:: INPUT ::
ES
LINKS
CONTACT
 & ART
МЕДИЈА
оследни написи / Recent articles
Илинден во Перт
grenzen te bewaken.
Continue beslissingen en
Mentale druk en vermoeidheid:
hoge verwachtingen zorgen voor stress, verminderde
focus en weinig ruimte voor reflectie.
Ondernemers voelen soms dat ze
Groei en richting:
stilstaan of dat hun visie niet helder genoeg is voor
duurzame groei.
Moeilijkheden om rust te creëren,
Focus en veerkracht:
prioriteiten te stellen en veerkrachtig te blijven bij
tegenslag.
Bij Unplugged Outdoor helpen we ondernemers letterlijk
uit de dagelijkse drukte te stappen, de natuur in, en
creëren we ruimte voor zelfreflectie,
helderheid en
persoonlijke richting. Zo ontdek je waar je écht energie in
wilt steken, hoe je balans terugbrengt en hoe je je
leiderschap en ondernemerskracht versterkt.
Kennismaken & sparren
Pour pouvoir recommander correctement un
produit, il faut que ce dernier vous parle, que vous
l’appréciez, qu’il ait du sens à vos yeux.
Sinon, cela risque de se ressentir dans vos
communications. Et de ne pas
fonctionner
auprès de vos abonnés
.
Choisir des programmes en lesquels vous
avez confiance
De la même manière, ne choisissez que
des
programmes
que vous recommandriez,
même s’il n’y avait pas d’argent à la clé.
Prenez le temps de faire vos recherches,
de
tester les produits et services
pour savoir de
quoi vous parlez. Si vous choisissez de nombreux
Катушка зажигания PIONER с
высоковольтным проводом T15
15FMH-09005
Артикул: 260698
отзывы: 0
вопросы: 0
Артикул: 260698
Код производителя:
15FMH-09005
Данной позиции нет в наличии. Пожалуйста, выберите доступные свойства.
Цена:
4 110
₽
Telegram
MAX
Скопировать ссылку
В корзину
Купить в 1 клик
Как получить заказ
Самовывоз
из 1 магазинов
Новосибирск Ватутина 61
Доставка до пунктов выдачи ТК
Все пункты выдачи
:::
:: INPUT ::
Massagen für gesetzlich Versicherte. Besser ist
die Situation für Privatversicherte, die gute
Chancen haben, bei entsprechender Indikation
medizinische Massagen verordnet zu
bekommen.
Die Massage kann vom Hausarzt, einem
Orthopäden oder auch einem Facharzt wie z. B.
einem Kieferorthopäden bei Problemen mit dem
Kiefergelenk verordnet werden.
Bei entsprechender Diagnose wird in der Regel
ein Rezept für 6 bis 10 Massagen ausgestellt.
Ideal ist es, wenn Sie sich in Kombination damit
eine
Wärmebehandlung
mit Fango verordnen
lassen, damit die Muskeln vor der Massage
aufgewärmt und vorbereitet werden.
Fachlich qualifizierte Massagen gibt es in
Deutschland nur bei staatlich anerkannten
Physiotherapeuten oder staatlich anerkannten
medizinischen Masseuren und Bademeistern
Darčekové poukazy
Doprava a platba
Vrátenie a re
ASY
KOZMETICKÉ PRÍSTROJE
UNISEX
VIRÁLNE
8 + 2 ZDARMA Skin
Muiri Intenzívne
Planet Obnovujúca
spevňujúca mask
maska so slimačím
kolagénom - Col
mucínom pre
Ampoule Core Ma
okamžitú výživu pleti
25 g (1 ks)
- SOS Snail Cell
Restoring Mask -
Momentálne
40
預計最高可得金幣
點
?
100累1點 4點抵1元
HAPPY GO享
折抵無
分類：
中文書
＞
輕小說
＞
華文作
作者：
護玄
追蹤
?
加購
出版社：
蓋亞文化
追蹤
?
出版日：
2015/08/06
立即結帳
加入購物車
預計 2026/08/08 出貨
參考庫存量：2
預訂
:::
#### WHAT YOU SHOULD DO:
All that is wanted is an exact copy of the lines above from the one with "Ondernemers voelen soms dat ze" through the one with "persoonlijke richting. Zo", with both ends included.

#### TASK RESPONSE:
Ondernemers voelen soms dat ze
Groei en richting:
stilstaan of dat hun visie niet helder genoeg is voor
duurzame groei.
Moeilijkheden om rust te creëren,
Focus en veerkracht:
prioriteiten te stellen en veerkrachtig te blijven bij
tegenslag.
Bij Unplugged Outdoor helpen we ondernemers letterlijk
uit de dagelijkse drukte te stappen, de natuur in, en
creëren we ruimte voor zelfreflectie,
helderheid en
persoonlijke richting. Zo ontdek je waar je écht energie in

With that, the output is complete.